--- START ---

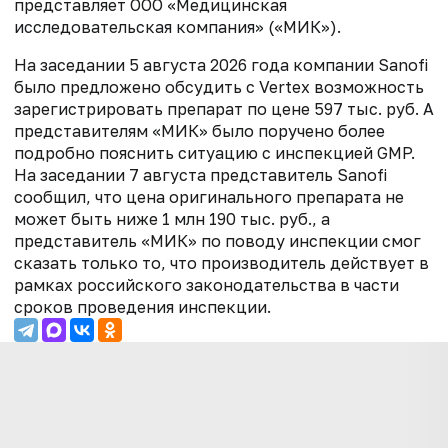
представляет ООО «Медицинская
исследовательская компания» («МИК»).
На заседании 5 августа 2026 года компании Sanofi
было предложено обсудить с Vertex возможность
зарегистрировать препарат по цене 597 тыс. руб. А
представителям «МИК» было поручено более
подробно пояснить ситуацию с инспекцией GMP.
На заседании 7 августа представитель Sanofi
сообщил, что цена оригинального препарата не
может быть ниже 1 млн 190 тыс. руб., а
представитель «МИК» по поводу инспекции смог
сказать только то, что производитель действует в
рамках российского законодательства в части
сроков проведения инспекции.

--- END ---

ACTIVITY
Give the count of lines in the listing that hold the word "инспекции", and nothing else.

ANSWER SPACE
2